Friday, January 21, 2011

Another Year


(Ruth Sheen and Jim Broadbent in Another Year/Thin Man Films)
        
      Mike Leigh’s films are about social class in disrepair and people in despair. Yet recently, he seems to have tried to break from that mold with Happy Go Lucky (2008), a bubbly, for him, examination of basic joy amidst the turmoil of others. With Another Year the bleakness is back, yet more reasoned. There is none of the nilhism from Naked, none of the implicit left wing sentimentality of All or Nothing, or the loopy, stylized acting from films like Career Girls. Another Year is basically a comedy for the first three acts—a comedy about miserable lives pushed up against the content life of Tom (Jim Broadbent) and Gerri (Ruth Sheen). The most prominent of these lives is Mary’s (Lesley Manville). Mary is a highly strung woman who refused to grow up at some point along the way, and is the worse for it. She is clueless about the needs of others, wanting only to talk about herself, trying out a façade of politeness. She drinks too much wine and does not know how to take care of her new car, which becomes the film’s running gag.  She works with Gerri at a hospital and Gerri, a psychiatrist, is kind enough to socialize with this exasperating woman. But it is the life of Gerri and Tom that anchor the film, keeping the ruin that surrounds them in check. For once, Leigh lets us spend most of our time with people whom we might actually spend time with.
            The structure of Another Year, too, differs from Leigh’s earlier films.
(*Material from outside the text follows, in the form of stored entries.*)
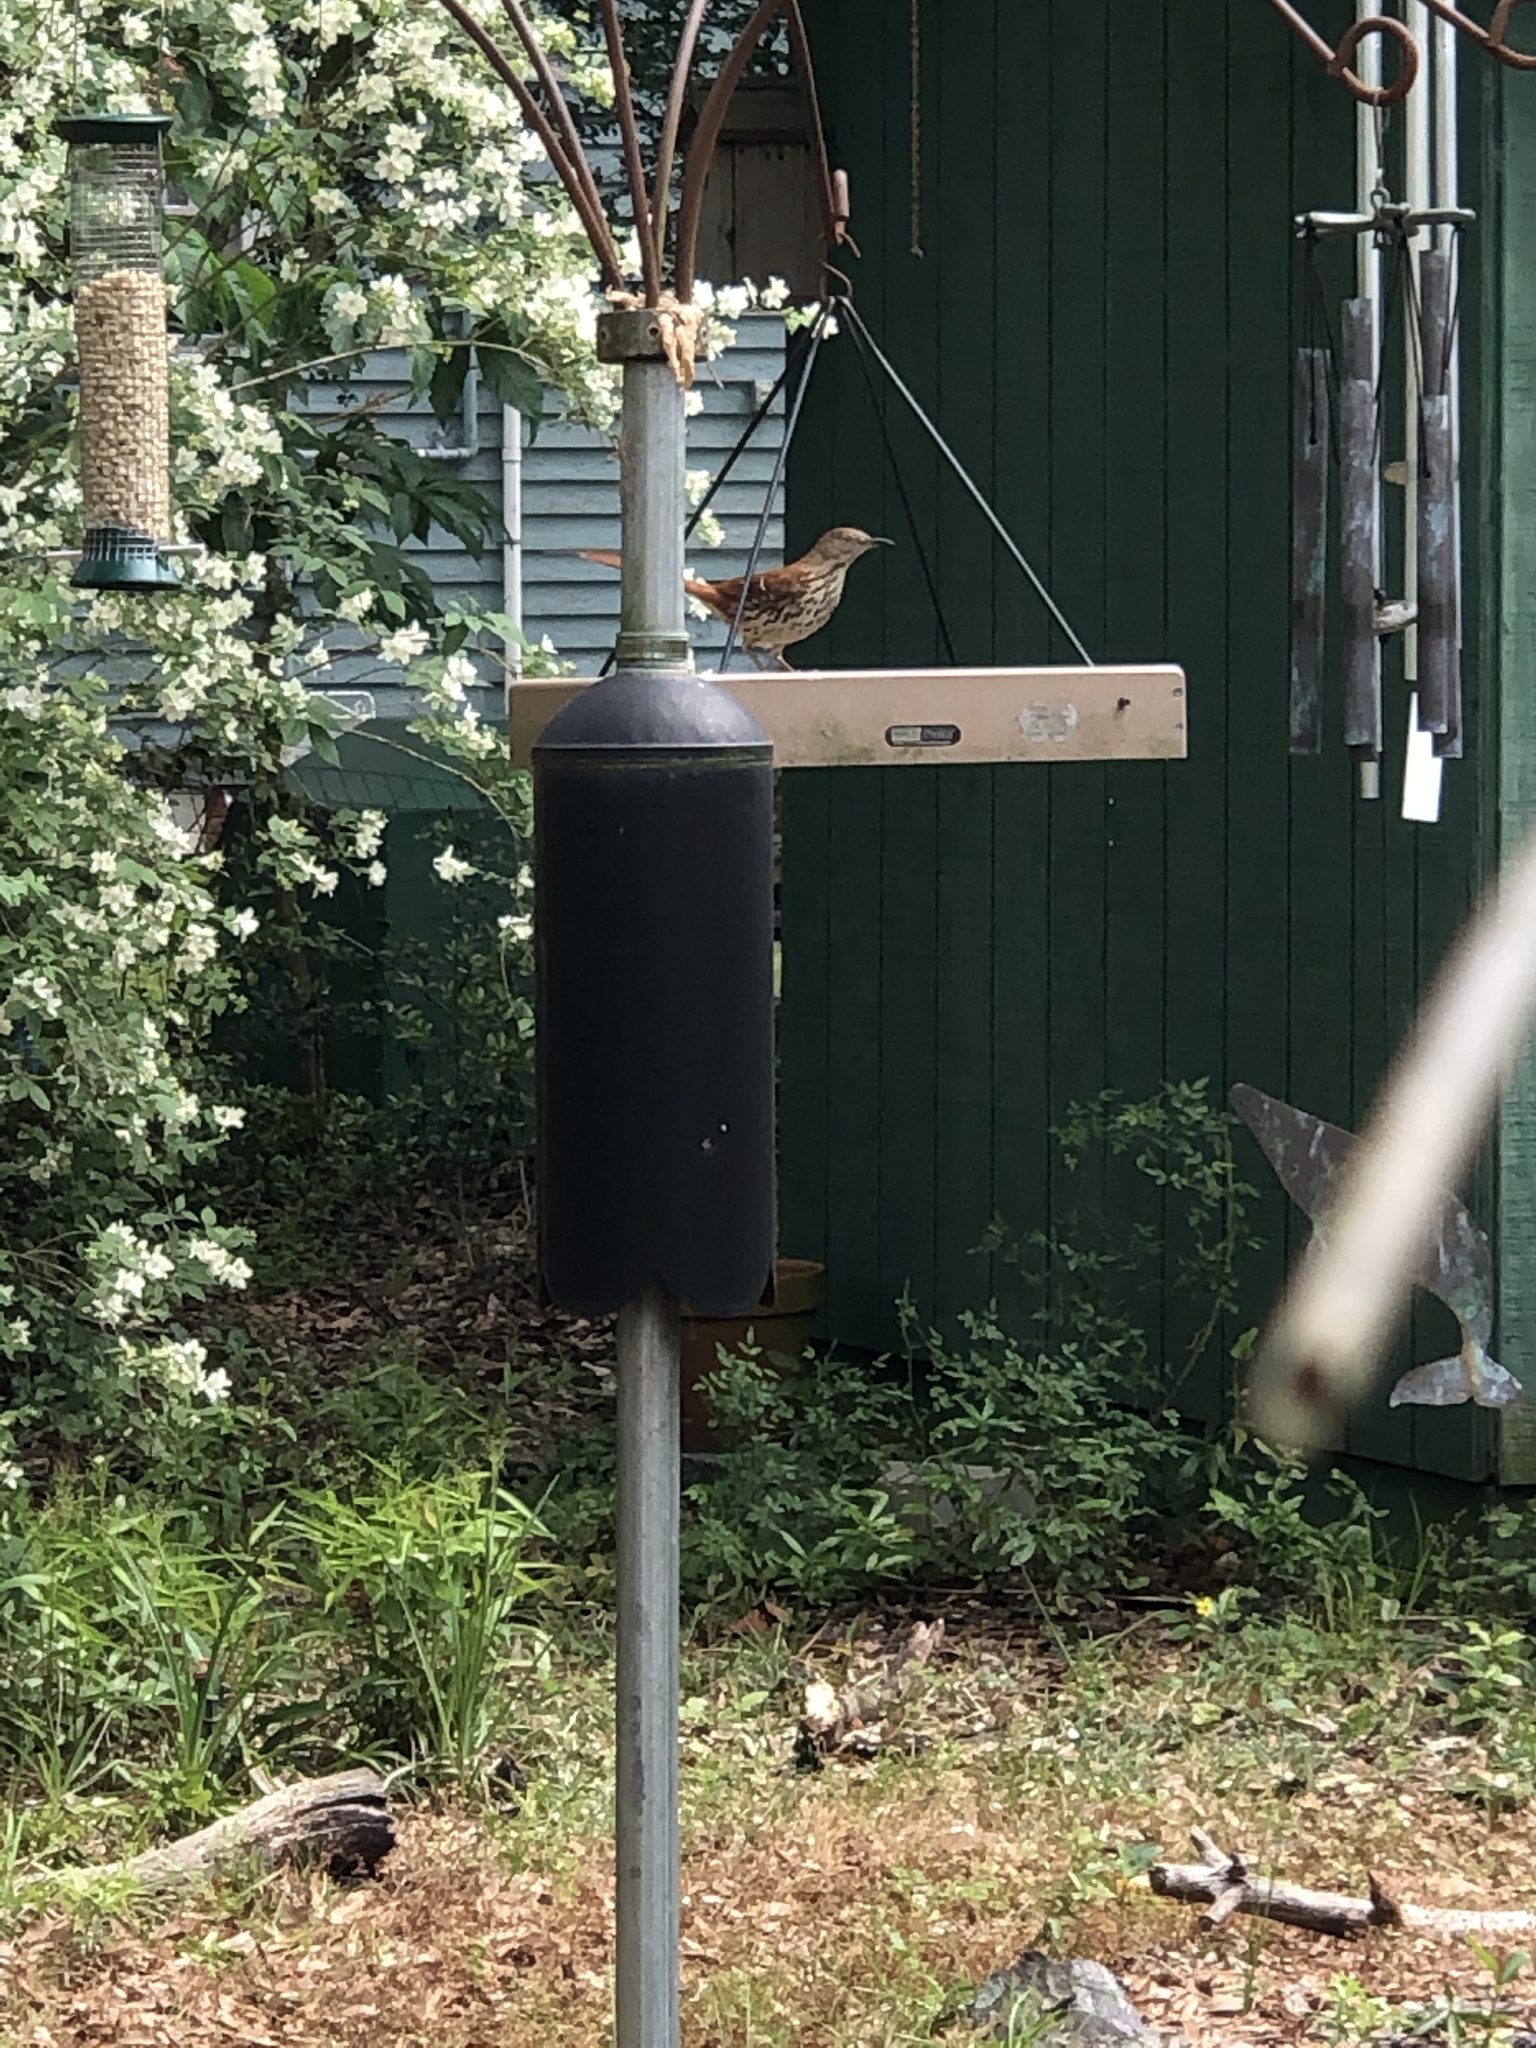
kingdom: Animalia
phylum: Chordata
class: Aves
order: Passeriformes
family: Mimidae
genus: Toxostoma
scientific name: Toxostoma rufum
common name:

The film is named as such because it spans the length of a year, with each season being introduced by an onscreen title and closed by a fade out on a human face. This structure has been done again and again, but if it seems contrived, it actually frees Leigh up, and saves the film from some of the redundancies of his earlier pictures. Most of Leigh’s films feature a huge ensemble cast going about their lives and bumping in to each other before an inevitable, prolonged denoument of character and plot threads colliding. Another Year is smoothed out; the end contains no grand-bang character summary, only a whimper. While his earlier films could be so acting-workshop driven that certain characters were introduced and left hanging, nobody we meet in Another Year is a performance exercise. The only home we ever enter is Tom and Gerri’s, and all other players—including a fantastic Peter Wright, deserving of his own film—simply play off their domesticity. The prologue, featuring Imelda Staunton as a depressed insomniac woman, is the best way Leigh can think of to introduce us to the stage of life, and anguish, of the proceeding characters. Staunton is asked by Gerri what would make her most happy in her life and replies “Another life.” With this one line, she barely helps Leigh pull it off.
(Another Year/ Thin Man Films)

            Most of Leigh’s previous films have been shot by Dick Pope, a cinematographer as adept in gray lighting and washed out color tones as he is in ebullient color. But only here, for the first time since Naked, has he been able to get some real photography done. Another Year favors the human face over any other object and the medium close up as the only effective way to tell a story. But it also contains possibly the only use of slow motion in a Leigh film—of a hearse coming to a stop, no less—and a dramatic visual shift in the ‘Winter’ section that just oozes death; because that’s exactly what has happened. The way Pope depicts people—an overweight Peter Wright stuffing food in his mouth, two women embracing in a kitchen—makes him something akin to a Dutch master of film, and an asset Leigh cannot possibly work without.
            None of this is too suggest that Another Year ever feels style-heavy. Yet even talking about style in a Mike Leigh film creates its own problem, because it feels like Leigh has no wish for us to think about anything other than his characters. For him, atmosphere is something that comes from a person’s eyes and mood is something that comes from the way they slouch in their seats. This sounds like a theatrical way of making a film, but it is in fact what has made his films progressively more cinematic cinematic and gloriously overstuffed in a way only films are allowed to be. Even the genuine theatrical aspects of his work are toned down here; the performances are not so gesture heavy any more, and the way the film jumps from one season to the next is something alien to the stage. Leigh has worked off and on in the theater all his adult life. He didn’t even come in to his own as a feature filmmaker until his late forties. Only now has he really decided on what a film should be, and found an agreeable middle ground for cinema and theater. Perhaps this late blooming can account for his sympathy for the middle aged or older characters in this film, who expected things they didn’t get, and never bloomed.